Stored data entries:
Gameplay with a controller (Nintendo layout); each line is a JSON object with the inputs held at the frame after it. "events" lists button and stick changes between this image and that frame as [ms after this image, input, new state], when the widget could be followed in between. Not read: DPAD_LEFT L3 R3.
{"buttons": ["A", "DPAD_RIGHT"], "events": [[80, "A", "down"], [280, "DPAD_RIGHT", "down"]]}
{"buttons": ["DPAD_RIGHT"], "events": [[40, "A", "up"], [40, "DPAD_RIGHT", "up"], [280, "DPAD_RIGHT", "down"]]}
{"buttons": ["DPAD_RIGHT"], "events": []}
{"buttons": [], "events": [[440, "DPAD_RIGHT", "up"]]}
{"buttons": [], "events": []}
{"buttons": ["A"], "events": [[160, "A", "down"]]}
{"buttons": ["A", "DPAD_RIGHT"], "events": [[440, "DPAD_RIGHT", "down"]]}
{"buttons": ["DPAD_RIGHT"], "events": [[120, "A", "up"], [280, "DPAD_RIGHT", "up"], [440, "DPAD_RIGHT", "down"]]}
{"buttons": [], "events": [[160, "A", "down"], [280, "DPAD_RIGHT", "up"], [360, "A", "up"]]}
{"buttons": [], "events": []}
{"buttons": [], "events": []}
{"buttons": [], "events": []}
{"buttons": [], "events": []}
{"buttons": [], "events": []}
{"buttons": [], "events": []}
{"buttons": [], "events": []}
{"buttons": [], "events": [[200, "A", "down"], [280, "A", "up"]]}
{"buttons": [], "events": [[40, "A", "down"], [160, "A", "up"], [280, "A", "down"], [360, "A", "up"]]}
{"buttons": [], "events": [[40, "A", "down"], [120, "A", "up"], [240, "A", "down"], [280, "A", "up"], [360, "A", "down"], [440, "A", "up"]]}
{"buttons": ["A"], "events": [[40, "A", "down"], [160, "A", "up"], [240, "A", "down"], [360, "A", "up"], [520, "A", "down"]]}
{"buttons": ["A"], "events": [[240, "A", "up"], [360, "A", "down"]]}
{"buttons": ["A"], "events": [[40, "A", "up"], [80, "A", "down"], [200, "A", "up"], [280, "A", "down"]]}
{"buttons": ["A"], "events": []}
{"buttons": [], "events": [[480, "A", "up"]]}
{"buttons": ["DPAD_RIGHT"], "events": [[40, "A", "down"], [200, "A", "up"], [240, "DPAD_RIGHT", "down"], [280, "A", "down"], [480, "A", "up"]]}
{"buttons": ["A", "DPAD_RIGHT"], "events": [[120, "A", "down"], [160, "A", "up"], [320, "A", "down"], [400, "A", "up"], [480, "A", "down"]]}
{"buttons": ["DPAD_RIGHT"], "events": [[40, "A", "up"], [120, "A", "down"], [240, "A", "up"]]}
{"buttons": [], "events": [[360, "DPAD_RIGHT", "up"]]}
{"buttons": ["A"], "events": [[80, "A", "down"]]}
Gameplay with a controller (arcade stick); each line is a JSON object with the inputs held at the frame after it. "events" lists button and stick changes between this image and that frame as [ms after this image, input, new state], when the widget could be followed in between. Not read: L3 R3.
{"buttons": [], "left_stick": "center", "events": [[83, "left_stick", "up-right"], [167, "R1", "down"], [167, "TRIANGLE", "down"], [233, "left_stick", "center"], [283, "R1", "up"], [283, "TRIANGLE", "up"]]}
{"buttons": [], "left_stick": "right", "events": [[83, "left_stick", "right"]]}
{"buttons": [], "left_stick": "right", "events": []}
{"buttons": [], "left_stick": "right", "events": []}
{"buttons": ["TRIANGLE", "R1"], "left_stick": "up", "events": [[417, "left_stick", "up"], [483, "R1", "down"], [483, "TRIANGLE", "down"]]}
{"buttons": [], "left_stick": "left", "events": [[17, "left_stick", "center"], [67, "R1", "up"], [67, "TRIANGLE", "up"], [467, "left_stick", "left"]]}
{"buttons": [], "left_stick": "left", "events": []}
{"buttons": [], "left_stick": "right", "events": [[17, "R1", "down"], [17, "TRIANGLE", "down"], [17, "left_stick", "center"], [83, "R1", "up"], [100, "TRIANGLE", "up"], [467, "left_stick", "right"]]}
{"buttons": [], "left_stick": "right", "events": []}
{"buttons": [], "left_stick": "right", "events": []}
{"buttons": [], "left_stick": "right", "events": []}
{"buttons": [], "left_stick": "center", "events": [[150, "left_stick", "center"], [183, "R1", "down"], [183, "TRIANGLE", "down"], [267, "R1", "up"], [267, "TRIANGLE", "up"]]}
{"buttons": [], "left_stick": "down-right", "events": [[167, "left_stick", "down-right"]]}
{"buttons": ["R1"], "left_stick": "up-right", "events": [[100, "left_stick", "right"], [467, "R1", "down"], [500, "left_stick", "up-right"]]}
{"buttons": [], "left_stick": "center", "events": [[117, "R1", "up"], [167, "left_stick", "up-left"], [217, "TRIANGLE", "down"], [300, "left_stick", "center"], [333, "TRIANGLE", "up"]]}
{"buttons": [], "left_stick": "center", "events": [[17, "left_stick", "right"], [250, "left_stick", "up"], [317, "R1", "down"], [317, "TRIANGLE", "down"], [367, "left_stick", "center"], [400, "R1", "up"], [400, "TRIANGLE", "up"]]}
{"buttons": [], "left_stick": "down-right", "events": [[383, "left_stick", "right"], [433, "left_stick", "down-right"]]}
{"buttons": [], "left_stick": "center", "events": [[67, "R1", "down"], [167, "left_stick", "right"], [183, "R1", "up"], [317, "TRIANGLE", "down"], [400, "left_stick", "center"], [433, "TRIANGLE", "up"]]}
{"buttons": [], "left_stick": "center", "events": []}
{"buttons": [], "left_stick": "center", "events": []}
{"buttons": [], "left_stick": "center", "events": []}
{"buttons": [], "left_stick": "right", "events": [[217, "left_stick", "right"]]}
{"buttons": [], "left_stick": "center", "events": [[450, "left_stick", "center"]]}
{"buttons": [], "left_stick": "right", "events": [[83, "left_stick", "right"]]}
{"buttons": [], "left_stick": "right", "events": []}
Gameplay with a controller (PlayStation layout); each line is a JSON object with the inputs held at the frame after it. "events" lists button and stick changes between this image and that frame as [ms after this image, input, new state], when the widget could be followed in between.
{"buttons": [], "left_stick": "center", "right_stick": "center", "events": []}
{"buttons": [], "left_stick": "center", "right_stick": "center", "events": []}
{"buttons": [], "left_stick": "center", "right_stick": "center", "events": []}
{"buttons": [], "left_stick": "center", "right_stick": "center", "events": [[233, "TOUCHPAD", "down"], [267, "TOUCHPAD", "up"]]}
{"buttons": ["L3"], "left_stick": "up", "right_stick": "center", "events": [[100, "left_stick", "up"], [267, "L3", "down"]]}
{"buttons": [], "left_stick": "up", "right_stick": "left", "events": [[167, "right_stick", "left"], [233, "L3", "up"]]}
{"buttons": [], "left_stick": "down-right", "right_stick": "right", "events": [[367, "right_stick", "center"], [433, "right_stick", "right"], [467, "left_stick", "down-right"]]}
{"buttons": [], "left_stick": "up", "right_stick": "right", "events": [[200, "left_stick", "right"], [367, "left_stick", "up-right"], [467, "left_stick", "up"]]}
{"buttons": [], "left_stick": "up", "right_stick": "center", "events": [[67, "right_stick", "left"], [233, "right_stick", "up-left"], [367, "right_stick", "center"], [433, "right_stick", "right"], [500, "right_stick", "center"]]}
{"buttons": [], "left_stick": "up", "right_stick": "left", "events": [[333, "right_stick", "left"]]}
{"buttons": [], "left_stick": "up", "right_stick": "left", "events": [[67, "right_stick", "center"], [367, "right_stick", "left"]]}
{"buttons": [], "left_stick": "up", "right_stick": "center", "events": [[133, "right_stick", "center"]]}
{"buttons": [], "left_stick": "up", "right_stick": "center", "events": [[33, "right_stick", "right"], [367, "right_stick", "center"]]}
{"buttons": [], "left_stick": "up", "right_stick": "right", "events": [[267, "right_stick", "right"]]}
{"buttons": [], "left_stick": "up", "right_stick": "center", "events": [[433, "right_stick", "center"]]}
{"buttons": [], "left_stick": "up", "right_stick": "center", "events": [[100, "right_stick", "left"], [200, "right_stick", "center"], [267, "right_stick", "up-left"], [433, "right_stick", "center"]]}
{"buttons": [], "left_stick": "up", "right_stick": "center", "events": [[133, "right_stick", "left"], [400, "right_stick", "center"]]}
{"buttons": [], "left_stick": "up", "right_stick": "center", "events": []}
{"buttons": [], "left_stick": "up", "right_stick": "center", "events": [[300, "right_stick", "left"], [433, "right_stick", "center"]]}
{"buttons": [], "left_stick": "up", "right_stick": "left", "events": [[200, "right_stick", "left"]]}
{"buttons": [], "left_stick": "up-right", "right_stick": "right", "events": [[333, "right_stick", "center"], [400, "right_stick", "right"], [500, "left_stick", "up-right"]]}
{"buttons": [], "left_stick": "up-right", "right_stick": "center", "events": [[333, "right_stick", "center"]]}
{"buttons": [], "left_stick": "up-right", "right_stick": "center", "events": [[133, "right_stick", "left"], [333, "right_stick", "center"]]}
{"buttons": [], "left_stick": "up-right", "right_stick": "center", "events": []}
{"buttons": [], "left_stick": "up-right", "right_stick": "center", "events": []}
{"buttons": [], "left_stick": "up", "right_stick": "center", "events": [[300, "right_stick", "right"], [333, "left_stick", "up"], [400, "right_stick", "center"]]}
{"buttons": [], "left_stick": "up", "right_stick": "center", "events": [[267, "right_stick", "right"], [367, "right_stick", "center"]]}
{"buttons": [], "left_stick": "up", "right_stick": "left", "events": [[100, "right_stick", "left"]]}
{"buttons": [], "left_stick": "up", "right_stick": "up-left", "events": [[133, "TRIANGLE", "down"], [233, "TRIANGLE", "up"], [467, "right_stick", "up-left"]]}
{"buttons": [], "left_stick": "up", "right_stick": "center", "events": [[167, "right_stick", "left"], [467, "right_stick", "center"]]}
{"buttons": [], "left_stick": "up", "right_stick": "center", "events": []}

### Work to complete
Find the lines above that contain "frame" and report their number, without comment.

### Task response
3